Nous constatons, toutefois, que le chapitre 1 du projet de loi 57 n’apporte pas de solution adéquate à la problématique, tandis qu’elle présente des risques sérieux d’atteintes aux droits et libertés. D’autant plus qu’il existe déjà des recours légaux pour répondre aux menaces, au harcèlement ou à la violence envers toute personne, incluant les personnes élues.
La nouvelle loi contient des notions trop larges et ne distingue pas, d’une part, les menaces avérées envers des personnes élues et, d’autre part, la participation démocratique, l’action politique citoyenne et la contestation sociale. Ces formes d’action politique sont pourtant au cœur d’une société démocratique saine, basée sur la justice sociale et la défense des droits humains.

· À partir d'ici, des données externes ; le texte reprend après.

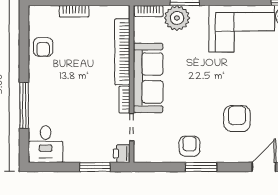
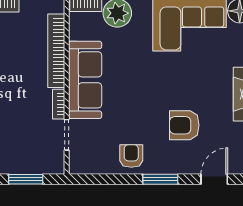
armchair: (237, 119) -> (184, 125), turned -90
printer: (122, 154) -> (56, 164), removed
window: (201, 167) -> (160, 179), moved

Nous constatons déjà depuis plusieurs années un durcissement du traitement de l’action politique, notamment celles se tenant dans les conseils municipaux ou aux bureaux de circonscription. Pourtant, ces actions font partie des moyens d’expression à disposition des citoyens et citoyennes. Cette limitation des espaces de participation ou de contestation face aux décisions prises par les élu-e-s n’améliore pas le climat social et nous fait raisonnablement craindre des utilisations abusives de la nouvelle loi proposée dans le projet de loi 57.
Nous avons à cœur notre démocratie et considérons que la liberté d’expression et de manifestation en sont des composantes essentielles. Les escamoter ou s’en remettre aux tribunaux pour interpréter la nouvelle loi est une avenue qui, en plus de créer des dénis de droits, ne viendra pas diminuer le harcèlement envers les élu-e-s.
Nous souhaitons que la ministre Laforest, plutôt que d’adopter en vitesse le projet de loi 57, en retire le chapitre 1 et se penche en profondeur sur l’enjeu fort important du harcèlement vécu par les élu-e-s. Des consultations plus larges permettrait d’entendre la société civile, de tenir compte des droits et libertés protégés par les Chartes québécoise et canadienne, et de se pencher sur les rapports qui font état de recommandations intéressantes notamment au niveau de l’éducation et la sensibilisation.
Une telle démarche ferait d’une pierre deux coups : éviter de créer de nouveaux problèmes en termes d’atteinte à la liberté d’expression et identifier les bonnes solutions pour les élu-e-s.